*WHAT YOU HAVE TO DO*. Convert the whole listing below into a JSON list of strings, one string per line, omitting blank lines. Leave the pictures out of the answer.

[Collected data]
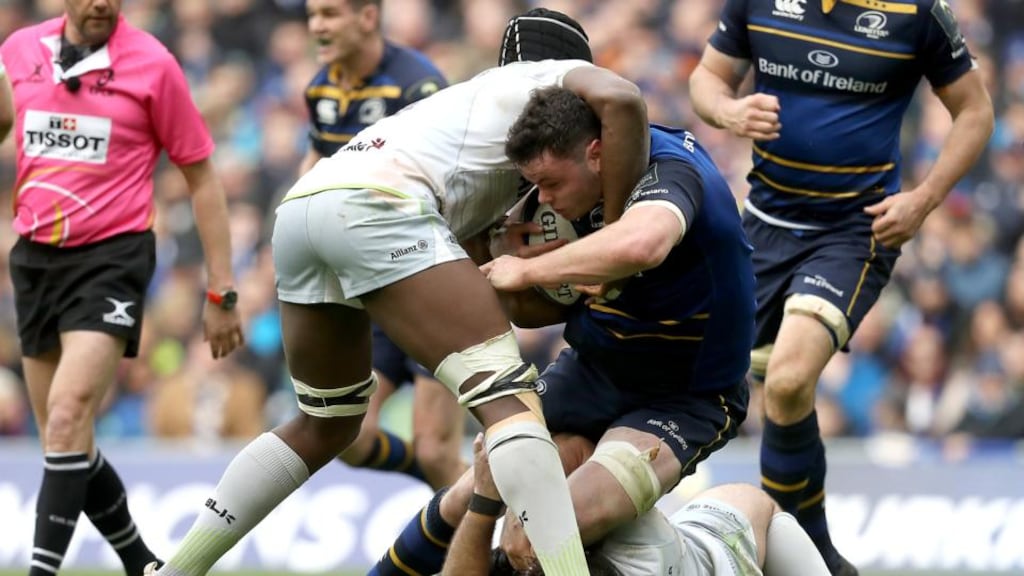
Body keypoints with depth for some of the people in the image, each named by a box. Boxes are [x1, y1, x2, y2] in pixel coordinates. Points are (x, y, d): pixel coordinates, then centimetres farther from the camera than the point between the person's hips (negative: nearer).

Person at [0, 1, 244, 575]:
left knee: (68, 418, -21)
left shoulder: (151, 63, -7)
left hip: (112, 255, -5)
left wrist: (222, 290, -1)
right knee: (64, 439, 9)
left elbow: (201, 177, 0)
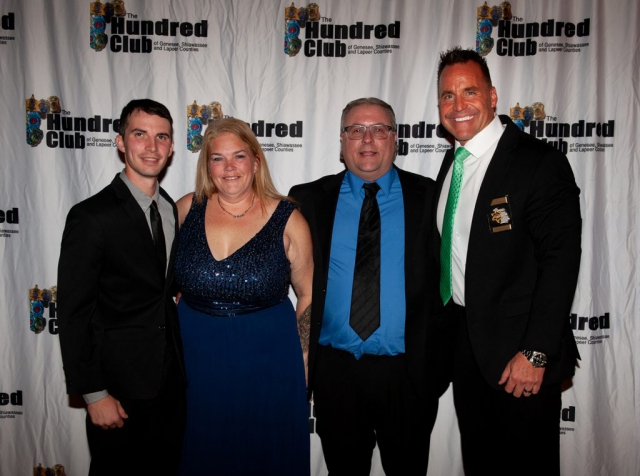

*TASK OUTPUT*.
[
  "Body keypoints with depth for some of the people in the image, each named by a box. Boxes are [x1, y1, x2, y2] in pixel coordinates. Points are (x, y, d): pixel coordinates, then centimetres farther from the camera than the point between the person's hips (negative: nearer).",
  "Person at [0, 1, 244, 575]:",
  "left knee: (68, 418, -21)",
  "left shoulder: (151, 63, -7)",
  "left hip: (112, 255, -5)",
  "left wrist: (222, 290, -1)",
  "right knee: (64, 439, 9)",
  "left elbow: (201, 177, 0)"
]